* _PROBLEM STATEMENT_
Line by line, transcribe the data below exactly and pass over the images.

*** Opening of SOURCE MATERIAL ***

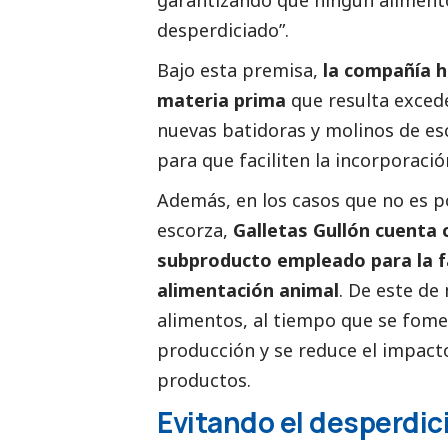
desperdiciado”.
Bajo esta premisa,
la compañía ha
materia prima
que resulta exced
nuevas batidoras y molinos de es
para que faciliten la incorporació
Además, en los casos que no es po
escorza,
Galletas Gullón cuenta 
subproducto empleado para la f
alimentación animal
. De este de
alimentos, al tiempo que se fomen
producción y se reduce el impact
productos.
Evitando el desperdic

*** Close of SOURCE MATERIAL ***

* _RESPONSE TO THIS EXERCISE_
desperdiciado”.
Bajo esta premisa,
la compañía ha
materia prima
que resulta exced
nuevas batidoras y molinos de es
para que faciliten la incorporació
Además, en los casos que no es po
escorza,
Galletas Gullón cuenta 
subproducto empleado para la f
alimentación animal
. De este de
alimentos, al tiempo que se fomen
producción y se reduce el impact
productos.
Evitando el desperdic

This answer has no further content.